At SP Energy Networks, we are dedicated to sharing high-quality data with our stakeholders and being transparent about its' quality. This is why we openly share the results of our Data Quality Assessments. We collaborate closely with Data Owners to address any identified issues and enhance our overall data quality. To demonstrate progress we will conduct, at a minimum, annual assessments of our data quality.
We welcome feedback and questions from our stakeholders regarding our approach to data quality. Our Open Data team is available to answer any enquiries or receive feedback on the assessments. You can contact them via our Open Data mailbox at opendata@spenergynetworks.co.uk
To access our data, please visit our Open Data Portal by clicking the following link: Open Data Portal.
Data Quality Dimensions
As a part of our comprehensive Data Quality Assessment, we measure the quality of our datasets across six dimensions. See below for a description of each of the dimensions and an example of how they may be used.
Validity | Validity measures whether the values in a dataset are within the correct range or format.
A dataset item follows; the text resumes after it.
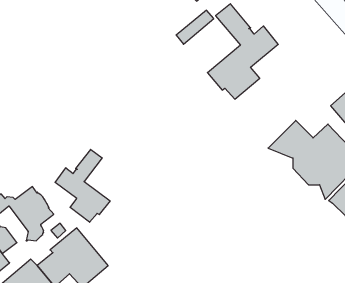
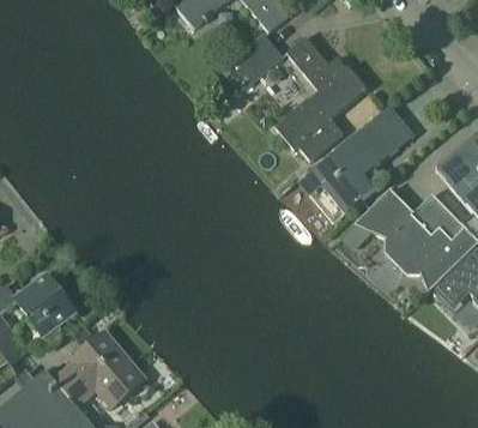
building: none -> [310,106,413,218]
building: [55,149,110,222] -> none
This dimension ensures that the data adheres to predefined criteria set by the Data Owner, such as acceptable value ranges, formats and types. An example of this may be ‘the value must be greater than 1’ or ‘the value must be alphanumeric.’ |
---|
Completeness | Completeness checks whether the cells in a dataset are filled or empty. The score is based on a simple 'Yes/No' - if the cell is filled, it counts as complete. This check does not consider if the value in the cell is correct or valid. An example of this may be ‘the "Postcode" column must be populated’ or ‘the "Address" column cannot be blank.’ A completeness rule contains no specifications about what it should contain or how this should be structured. |
---|
Uniqueness | Uniqueness measures how many values in a dataset are unique. Any duplicate values will lower this score. This measure is important for data that must be unique to be correct, such as Customer ID or Project Reference ID. An example of this may be ‘every value in the "Customer ID" column must be different’ or ‘values in the "Project Reference ID" column must not be duplicated.’ |
---|
Timeliness | Timeliness measures whether a dataset is available within the agreed timeframe or Service-Level Agreement (SLA). The score reflects this availability. A score of 100% means the data is always available within the SLA. An example of this may be ‘the refreshed dataset must be available every 24 hours to ensure it remains accurate and is in line with the service-level agreement (SLA).’ |
---|
Consistency | Consistency measures whether data remains the same across different instances. This can be checked by comparing values in two different datasets to see if they match. It can also involve measuring the number of records to see if they stay the same or if there are any significant increases or decreases. An example of this may be 'the number of customer names must be the same in Dataset 1 and Dataset 2' or ‘the values in the "Postcode" column must match in Dataset 1 and Dataset 2.’ |
---|
Accuracy | Accuracy measures whether the contents of the dataset are correct and represent the truth. One way to measure data accuracy is to compare values to a standard or reference values provided by a reliable source. An example of this may be 'the “Customer Postcode” values are compared to Postcodes published by Ordnance Survey, alongside positive confirmation that the customer resides at this address.' |
---|
Data Quality Assessments
We have now completed the first phase of our Quality Assessments, measuring our datasets against the three dimensions of validity, completeness and uniqueness. We are now in the process of expanding our Quality Assessments to include the dimensions of timeliness, consistency and accuracy to provide a comprehensive evaluation, and will publish these in line with our roadmap which will be delivering across the year.
The data quality scores associated with each dataset are published on our Open Data Portal and can be accessed via the ‘Supporting Information’ theme on the homepage. Please note, to access our data quality checks you must be a registered user and logged in to our Portal.